━━━ DATASET RECORDS ━━━
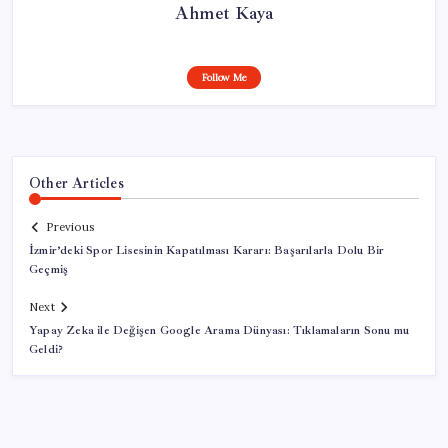
Ahmet Kaya
Follow Me
Other Articles
Previous
İzmir’deki Spor Lisesinin Kapatılması Kararı: Başarılarla Dolu Bir
Geçmiş
Next
Yapay Zeka ile Değişen Google Arama Dünyası: Tıklamaların Sonu mu
Geldi?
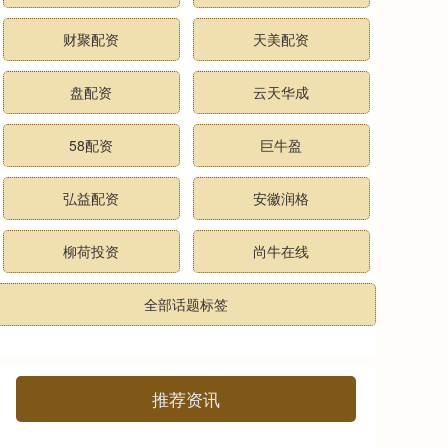
财聚配资
天美配资
盘配资
云天华成
58配资
巨牛盈
弘益配资
安徽润格
柳荷投资
尚牛在线
全部话题标签
推荐资讯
━━━
**DIRECTIONS FOR THIS TASK:** Print the data again, word for word, without any pictures.

**WRITTEN ANSWER:**
Ahmet Kaya
Follow Me
Other Articles
Previous
İzmir’deki Spor Lisesinin Kapatılması Kararı: Başarılarla Dolu Bir
Geçmiş
Next
Yapay Zeka ile Değişen Google Arama Dünyası: Tıklamaların Sonu mu
Geldi?
财聚配资
天美配资
盘配资
云天华成
58配资
巨牛盈
弘益配资
安徽润格
柳荷投资
尚牛在线
全部话题标签
推荐资讯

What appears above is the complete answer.